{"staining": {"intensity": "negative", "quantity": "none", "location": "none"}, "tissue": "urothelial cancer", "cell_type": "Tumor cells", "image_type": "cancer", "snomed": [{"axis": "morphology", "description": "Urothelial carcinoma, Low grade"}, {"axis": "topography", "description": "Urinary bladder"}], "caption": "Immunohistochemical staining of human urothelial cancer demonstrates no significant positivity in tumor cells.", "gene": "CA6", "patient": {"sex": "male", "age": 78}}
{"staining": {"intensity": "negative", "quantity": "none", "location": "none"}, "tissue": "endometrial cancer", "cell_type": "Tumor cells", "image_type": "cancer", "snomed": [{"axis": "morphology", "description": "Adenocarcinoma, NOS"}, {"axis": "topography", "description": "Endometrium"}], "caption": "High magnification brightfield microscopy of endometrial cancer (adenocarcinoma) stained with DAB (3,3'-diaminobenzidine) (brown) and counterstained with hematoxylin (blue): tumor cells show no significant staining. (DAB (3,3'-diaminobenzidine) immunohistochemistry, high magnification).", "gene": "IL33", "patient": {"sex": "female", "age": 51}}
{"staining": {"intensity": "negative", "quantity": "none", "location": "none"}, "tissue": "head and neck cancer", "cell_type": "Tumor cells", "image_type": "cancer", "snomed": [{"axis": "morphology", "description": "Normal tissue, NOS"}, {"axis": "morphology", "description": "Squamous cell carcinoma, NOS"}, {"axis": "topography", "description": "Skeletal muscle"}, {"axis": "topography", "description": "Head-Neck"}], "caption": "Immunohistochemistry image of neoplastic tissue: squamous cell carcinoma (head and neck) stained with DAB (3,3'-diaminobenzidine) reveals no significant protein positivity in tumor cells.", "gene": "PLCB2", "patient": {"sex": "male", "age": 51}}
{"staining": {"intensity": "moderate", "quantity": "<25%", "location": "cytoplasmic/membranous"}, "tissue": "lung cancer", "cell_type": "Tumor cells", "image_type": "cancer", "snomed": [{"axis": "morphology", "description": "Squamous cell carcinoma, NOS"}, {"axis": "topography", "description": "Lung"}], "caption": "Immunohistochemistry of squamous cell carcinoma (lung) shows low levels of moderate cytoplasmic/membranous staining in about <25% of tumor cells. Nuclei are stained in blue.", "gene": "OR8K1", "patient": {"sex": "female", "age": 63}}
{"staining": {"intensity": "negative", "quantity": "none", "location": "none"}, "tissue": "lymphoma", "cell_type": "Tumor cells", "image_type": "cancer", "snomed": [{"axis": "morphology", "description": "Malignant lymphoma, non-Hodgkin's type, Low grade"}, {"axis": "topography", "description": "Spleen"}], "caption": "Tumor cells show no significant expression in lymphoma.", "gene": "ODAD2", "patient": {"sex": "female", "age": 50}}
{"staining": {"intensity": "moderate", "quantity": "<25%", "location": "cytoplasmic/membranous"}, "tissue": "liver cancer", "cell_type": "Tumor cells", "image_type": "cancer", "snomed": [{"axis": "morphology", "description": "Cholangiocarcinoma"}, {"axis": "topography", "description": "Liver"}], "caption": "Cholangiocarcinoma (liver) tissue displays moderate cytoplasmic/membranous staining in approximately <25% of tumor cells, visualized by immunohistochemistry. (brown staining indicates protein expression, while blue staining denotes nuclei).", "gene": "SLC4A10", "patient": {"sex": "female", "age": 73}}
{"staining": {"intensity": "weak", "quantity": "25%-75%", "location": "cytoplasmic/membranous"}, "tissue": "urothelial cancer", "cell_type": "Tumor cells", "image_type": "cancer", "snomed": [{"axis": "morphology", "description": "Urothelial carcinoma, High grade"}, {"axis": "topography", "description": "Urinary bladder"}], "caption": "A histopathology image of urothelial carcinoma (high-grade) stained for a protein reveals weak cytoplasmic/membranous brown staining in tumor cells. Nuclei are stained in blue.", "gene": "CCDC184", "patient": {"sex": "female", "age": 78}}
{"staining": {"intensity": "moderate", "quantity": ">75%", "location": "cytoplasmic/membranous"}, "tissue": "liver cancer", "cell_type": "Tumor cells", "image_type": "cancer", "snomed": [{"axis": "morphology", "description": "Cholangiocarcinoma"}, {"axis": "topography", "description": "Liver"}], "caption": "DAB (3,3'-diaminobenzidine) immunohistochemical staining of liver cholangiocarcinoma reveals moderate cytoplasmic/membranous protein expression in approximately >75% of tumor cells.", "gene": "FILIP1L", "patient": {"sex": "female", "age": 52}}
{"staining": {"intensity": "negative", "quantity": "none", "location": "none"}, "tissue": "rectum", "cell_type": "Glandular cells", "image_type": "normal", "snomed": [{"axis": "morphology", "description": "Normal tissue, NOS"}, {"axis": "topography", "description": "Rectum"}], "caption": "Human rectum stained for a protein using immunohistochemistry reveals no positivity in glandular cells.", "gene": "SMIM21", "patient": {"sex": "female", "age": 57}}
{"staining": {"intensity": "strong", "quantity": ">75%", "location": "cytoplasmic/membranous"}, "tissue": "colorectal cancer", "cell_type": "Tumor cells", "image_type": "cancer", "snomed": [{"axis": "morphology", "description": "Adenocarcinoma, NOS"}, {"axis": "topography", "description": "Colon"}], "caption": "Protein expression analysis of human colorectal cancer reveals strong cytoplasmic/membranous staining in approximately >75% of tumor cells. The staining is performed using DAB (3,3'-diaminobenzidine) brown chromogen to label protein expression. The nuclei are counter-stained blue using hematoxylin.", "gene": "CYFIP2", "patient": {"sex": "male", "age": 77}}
━━━━
Copy out only the lines above from the one with "image of neoplastic" to the one with "of squamous cell", inclusive, exactly as they stand.

{"staining": {"intensity": "negative", "quantity": "none", "location": "none"}, "tissue": "head and neck cancer", "cell_type": "Tumor cells", "image_type": "cancer", "snomed": [{"axis": "morphology", "description": "Normal tissue, NOS"}, {"axis": "morphology", "description": "Squamous cell carcinoma, NOS"}, {"axis": "topography", "description": "Skeletal muscle"}, {"axis": "topography", "description": "Head-Neck"}], "caption": "Immunohistochemistry image of neoplastic tissue: squamous cell carcinoma (head and neck) stained with DAB (3,3'-diaminobenzidine) reveals no significant protein positivity in tumor cells.", "gene": "PLCB2", "patient": {"sex": "male", "age": 51}}
{"staining": {"intensity": "moderate", "quantity": "<25%", "location": "cytoplasmic/membranous"}, "tissue": "lung cancer", "cell_type": "Tumor cells", "image_type": "cancer", "snomed": [{"axis": "morphology", "description": "Squamous cell carcinoma, NOS"}, {"axis": "topography", "description": "Lung"}], "caption": "Immunohistochemistry of squamous cell carcinoma (lung) shows low levels of moderate cytoplasmic/membranous staining in about <25% of tumor cells. Nuclei are stained in blue.", "gene": "OR8K1", "patient": {"sex": "female", "age": 63}}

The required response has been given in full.